How do the kids in your life spend their time after school? Do their activities involve video—either watching it, playing with it, or creating it?
For Cisco Consulting System Engineer Mike Harttree’s son, Tommy, after school time means gathering his Legos and those belonging to his neighborhood buddies, arranging them in elaborate constructions—like recreations of movie scenes— taking digital pictures of the arrangements, digitally gluing these photos together on a Mac, and uploading the glued photos in video format to YouTube.
Tommy is seven years old. His oldest friend/collaborator is 12. Check out their impressive work here.
Mike shared Tommy’s videos at Cisco’s recent Federal TelePresence User Forum. The reason for sharing them? To demonstrate his belief that when the millennial generation enters the workforce--including the military and the government--they will expect to work on an integrated video network.
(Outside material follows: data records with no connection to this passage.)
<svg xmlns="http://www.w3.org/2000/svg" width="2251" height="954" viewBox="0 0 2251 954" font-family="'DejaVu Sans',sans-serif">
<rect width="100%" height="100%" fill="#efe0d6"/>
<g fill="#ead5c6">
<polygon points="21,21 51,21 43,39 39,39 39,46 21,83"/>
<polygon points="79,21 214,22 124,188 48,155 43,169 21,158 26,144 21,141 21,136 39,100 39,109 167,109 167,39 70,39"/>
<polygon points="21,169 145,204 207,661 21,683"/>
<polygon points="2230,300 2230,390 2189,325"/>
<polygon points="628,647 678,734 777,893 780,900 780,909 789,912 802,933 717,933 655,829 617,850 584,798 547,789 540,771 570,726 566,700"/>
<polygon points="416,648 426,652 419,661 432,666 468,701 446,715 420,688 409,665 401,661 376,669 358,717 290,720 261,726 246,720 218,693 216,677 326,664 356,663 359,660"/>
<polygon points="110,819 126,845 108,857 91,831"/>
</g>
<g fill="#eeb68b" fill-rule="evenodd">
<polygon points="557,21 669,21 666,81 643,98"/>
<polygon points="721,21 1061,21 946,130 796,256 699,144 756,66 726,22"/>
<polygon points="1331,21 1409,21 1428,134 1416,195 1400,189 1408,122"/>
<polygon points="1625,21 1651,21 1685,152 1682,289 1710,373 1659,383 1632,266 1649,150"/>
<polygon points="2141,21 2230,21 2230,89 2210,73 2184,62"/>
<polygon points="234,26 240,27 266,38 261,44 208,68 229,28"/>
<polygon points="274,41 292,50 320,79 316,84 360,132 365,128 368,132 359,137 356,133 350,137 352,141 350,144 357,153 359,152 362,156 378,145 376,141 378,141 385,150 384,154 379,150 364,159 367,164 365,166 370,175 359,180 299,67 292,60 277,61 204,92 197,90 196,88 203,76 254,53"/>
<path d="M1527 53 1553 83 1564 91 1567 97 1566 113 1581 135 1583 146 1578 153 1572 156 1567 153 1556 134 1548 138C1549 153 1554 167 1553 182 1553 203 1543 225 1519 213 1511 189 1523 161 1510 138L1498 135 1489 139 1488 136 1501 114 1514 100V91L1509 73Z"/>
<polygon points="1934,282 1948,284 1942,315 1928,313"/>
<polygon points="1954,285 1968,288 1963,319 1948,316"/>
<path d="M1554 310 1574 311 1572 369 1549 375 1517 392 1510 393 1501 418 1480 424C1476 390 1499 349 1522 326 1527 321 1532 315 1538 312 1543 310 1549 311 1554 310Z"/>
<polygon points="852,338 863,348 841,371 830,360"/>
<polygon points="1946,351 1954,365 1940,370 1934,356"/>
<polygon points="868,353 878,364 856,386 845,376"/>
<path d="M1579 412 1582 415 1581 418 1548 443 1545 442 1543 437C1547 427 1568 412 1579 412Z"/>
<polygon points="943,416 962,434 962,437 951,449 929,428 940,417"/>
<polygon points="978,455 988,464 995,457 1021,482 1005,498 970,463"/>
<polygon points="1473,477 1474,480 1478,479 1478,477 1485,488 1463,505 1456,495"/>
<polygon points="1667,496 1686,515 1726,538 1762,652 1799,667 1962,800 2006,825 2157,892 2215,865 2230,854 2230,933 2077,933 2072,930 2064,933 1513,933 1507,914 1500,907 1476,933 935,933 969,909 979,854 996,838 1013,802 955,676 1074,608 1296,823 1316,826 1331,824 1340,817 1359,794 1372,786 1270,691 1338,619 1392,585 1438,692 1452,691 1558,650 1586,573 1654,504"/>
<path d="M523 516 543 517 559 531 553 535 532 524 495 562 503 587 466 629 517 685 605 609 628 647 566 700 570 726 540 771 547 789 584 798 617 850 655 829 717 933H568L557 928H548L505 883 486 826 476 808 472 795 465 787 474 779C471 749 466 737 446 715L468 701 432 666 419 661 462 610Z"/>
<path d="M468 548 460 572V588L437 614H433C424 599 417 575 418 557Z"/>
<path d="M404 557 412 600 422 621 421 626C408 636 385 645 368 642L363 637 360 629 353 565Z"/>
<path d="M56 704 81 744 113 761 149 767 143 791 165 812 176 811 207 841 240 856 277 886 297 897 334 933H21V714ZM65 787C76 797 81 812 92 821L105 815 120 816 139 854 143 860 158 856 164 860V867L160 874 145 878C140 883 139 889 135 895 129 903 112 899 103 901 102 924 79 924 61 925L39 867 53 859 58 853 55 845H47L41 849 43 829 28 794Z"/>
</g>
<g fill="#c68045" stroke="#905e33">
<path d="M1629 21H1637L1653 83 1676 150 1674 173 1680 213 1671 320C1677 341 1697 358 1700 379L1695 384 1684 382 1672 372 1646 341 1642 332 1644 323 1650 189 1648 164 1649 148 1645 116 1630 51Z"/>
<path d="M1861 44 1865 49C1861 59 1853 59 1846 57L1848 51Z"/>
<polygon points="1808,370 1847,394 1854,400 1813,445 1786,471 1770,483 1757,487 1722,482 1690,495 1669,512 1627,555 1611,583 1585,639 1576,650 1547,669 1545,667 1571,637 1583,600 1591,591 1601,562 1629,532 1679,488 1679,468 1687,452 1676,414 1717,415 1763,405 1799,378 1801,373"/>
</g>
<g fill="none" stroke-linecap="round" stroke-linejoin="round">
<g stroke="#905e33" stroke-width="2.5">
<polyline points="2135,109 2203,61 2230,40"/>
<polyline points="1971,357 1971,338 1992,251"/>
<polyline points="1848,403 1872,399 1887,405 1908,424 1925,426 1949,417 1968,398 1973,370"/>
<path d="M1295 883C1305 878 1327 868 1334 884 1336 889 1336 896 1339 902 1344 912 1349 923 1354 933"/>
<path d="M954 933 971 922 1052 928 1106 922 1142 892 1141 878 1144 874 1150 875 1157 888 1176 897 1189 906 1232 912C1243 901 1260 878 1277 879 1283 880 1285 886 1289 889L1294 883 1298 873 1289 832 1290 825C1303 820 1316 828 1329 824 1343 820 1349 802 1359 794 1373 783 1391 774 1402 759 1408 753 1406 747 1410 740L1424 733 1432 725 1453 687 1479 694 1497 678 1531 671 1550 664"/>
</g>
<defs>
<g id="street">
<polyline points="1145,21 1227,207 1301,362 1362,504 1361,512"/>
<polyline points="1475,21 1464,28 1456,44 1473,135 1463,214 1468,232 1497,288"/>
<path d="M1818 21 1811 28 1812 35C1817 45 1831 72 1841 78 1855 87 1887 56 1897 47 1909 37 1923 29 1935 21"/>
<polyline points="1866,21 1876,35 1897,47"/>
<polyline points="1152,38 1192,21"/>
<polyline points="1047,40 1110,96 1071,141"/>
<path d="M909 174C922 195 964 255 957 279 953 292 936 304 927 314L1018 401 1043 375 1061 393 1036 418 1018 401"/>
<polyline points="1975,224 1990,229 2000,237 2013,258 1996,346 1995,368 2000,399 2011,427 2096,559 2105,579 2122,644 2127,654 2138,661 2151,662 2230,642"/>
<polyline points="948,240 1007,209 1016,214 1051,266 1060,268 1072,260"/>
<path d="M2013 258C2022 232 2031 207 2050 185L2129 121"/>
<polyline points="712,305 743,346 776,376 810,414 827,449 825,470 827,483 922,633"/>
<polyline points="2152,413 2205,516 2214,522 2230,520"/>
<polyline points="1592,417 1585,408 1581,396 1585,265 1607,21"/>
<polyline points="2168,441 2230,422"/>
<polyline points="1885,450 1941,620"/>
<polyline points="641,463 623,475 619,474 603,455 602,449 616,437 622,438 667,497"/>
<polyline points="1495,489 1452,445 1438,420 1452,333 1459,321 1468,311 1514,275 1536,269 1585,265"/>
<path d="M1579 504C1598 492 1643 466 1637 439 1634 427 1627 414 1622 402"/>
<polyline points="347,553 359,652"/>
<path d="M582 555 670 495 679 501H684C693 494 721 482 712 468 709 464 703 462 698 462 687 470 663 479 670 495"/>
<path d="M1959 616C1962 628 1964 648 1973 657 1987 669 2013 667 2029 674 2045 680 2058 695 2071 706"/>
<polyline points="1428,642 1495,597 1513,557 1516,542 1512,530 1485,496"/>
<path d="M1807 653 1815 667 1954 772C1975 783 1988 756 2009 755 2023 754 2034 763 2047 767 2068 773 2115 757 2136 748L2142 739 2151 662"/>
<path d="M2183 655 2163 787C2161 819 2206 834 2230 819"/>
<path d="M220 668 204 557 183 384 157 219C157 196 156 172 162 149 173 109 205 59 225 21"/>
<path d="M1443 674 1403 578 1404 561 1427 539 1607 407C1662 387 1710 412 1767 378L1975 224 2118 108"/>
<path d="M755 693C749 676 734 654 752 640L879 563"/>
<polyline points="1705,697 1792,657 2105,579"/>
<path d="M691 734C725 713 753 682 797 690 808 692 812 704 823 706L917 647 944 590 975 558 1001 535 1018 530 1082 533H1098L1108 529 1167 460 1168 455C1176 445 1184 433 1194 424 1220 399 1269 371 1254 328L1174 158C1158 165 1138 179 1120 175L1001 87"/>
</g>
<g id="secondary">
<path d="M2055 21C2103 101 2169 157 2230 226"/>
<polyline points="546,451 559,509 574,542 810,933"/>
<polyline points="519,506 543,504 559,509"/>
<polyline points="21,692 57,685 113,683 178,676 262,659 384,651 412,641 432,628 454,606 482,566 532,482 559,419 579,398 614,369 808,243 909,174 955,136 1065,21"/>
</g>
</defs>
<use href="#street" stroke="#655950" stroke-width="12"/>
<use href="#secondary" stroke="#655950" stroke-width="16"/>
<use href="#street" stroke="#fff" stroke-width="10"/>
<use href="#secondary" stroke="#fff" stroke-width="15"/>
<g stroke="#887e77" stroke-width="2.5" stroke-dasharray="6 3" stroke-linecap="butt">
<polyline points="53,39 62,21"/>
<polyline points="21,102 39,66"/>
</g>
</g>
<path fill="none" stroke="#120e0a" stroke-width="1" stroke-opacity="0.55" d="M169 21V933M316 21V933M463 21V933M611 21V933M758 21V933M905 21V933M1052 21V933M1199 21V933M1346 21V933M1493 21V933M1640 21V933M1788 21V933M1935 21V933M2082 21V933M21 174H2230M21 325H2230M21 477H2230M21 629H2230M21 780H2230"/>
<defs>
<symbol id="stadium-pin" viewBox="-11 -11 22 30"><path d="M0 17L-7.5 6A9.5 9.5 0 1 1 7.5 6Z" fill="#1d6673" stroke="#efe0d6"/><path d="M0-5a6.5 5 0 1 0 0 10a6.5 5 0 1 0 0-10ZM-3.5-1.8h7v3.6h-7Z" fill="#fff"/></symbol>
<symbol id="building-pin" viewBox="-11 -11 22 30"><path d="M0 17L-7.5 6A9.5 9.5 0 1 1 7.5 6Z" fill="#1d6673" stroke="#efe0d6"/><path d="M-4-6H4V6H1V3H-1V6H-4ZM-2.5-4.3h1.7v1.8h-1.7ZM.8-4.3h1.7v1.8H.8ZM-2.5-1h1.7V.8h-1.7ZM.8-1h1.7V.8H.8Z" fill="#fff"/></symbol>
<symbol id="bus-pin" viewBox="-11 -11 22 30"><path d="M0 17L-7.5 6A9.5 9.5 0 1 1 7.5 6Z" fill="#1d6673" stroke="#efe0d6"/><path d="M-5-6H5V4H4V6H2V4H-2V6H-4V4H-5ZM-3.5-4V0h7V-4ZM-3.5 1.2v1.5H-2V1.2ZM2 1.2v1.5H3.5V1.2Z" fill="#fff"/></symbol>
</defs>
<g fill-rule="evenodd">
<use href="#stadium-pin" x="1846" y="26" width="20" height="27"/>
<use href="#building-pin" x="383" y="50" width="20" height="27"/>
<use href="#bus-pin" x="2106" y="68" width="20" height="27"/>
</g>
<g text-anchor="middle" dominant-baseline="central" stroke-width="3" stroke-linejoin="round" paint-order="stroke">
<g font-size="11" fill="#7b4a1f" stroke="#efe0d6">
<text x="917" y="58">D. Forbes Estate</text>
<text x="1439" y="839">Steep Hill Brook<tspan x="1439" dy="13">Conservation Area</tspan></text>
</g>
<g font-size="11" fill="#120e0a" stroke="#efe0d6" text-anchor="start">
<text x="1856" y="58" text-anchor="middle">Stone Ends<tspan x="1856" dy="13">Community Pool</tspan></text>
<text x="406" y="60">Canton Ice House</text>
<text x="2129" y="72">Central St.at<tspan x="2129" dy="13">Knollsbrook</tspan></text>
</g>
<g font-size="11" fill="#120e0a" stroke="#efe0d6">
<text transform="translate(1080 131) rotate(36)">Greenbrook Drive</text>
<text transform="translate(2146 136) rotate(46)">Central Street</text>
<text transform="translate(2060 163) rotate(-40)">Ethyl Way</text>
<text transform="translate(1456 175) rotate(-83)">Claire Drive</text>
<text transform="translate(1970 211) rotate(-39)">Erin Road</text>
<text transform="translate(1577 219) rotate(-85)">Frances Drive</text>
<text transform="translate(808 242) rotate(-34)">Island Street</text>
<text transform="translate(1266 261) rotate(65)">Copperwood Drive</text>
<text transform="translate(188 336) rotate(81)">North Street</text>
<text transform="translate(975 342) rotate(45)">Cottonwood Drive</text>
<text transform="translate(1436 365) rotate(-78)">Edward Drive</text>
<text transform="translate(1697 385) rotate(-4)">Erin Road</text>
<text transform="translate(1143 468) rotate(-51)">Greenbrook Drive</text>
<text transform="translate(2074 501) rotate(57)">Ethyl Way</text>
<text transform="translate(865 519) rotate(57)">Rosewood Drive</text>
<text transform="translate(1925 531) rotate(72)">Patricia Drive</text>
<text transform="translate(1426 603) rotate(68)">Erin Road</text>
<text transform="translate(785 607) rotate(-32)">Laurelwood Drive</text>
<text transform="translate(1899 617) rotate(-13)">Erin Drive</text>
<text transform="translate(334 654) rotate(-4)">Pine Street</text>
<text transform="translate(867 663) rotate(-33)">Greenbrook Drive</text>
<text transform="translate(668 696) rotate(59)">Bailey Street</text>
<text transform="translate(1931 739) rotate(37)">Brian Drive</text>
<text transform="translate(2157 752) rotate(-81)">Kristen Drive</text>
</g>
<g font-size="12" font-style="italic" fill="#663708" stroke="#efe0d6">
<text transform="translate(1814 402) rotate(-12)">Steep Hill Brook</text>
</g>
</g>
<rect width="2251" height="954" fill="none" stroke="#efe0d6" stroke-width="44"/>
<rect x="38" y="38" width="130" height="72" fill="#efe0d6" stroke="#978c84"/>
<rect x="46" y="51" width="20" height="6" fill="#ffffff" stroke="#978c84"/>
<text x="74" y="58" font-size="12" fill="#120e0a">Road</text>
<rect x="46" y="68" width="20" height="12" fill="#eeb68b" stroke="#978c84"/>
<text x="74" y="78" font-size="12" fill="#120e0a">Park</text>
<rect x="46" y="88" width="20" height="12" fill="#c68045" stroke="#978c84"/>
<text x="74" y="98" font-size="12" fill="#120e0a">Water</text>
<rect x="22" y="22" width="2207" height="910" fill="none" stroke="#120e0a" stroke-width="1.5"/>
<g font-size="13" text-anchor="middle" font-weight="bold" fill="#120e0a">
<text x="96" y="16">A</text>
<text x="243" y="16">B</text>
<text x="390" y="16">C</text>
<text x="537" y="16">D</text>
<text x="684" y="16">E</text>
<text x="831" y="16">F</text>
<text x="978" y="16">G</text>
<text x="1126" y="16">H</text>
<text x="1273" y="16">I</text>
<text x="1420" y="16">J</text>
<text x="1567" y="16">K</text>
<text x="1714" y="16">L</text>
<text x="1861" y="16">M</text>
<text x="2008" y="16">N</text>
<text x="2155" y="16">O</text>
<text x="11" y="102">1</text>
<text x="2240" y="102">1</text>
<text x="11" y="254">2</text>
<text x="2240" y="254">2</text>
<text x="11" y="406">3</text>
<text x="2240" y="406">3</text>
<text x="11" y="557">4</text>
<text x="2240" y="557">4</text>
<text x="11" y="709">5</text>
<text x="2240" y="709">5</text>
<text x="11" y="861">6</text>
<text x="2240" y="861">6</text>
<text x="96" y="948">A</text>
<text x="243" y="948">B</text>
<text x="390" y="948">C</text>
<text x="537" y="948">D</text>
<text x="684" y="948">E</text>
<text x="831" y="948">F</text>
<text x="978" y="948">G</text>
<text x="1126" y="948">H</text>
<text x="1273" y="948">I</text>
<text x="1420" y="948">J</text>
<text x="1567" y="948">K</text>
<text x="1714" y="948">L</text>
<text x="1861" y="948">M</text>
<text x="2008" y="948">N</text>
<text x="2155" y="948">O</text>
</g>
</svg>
Such a network incorporates telepresence for communication, as well as video systems for content creation and collaboration on presentations and projects, Mike said.
Just to do a friendly check of the accuracy of Mike’s assertion about young people and video, I did a little research to see what factors might play a key role in drawing young talent to government positions. According to the grassroots organization Young Government Leaders, which was founded in 2003 by young government workers, one of the top ways to retain young talent is to “use modern IT and social networks to collaborate, communicate and coordinate.” Young government employees want to feel like they have access to the same cutting edge technology as their peers who work in other sectors.
Should telepresence rank among these cutting edge technologies? Well, according to Mike, by 2014 video will account for 90 percent of Internet traffic. With telepresence at the heart of video communication, it seems likely that a young workforce would demand and appreciate the benefits telepresence provides.
What do you think? If you were (or are) starting out in a government position today, what technology would you want at your fingertips?